▸ **Saved entries**:
Start of Block

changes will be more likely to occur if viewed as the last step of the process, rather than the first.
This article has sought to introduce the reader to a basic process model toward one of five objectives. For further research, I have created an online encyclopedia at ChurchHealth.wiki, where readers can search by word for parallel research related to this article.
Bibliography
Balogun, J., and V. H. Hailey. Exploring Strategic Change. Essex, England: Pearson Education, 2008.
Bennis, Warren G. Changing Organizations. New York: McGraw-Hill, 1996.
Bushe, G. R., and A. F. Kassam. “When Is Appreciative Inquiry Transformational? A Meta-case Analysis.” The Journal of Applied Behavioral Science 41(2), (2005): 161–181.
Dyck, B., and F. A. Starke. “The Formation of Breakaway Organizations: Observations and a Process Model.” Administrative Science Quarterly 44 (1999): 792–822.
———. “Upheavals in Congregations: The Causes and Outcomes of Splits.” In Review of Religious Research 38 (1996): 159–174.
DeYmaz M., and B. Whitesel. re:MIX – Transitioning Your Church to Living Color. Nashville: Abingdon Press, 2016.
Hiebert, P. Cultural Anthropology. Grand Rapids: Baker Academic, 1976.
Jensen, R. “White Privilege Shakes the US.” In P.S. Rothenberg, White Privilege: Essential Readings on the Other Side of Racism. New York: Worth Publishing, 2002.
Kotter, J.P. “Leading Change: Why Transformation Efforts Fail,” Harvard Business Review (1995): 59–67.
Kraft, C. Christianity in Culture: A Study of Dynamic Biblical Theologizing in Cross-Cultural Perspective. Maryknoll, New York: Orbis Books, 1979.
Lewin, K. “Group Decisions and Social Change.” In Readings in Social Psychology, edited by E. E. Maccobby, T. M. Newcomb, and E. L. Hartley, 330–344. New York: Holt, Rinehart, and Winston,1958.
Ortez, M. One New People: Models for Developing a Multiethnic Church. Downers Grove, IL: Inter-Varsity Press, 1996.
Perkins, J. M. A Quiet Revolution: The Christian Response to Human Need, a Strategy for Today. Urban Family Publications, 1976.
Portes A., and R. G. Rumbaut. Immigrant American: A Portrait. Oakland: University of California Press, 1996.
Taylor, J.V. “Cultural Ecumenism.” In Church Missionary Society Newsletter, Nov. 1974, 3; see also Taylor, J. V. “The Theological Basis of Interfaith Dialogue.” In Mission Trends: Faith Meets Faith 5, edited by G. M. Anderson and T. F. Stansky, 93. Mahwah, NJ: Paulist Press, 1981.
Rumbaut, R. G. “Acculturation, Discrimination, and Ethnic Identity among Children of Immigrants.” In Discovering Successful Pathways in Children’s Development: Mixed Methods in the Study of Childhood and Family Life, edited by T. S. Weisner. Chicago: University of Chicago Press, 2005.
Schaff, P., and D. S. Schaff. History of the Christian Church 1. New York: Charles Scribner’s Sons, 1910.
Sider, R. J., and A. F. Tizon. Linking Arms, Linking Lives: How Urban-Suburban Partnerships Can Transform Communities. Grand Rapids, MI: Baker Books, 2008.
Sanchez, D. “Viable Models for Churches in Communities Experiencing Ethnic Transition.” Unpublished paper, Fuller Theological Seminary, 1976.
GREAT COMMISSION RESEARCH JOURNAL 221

End of Block

▸ **Action item**:
Answer with the count alone: how many lines in the data above have "Readings" in them?

▸ **Task response**:
2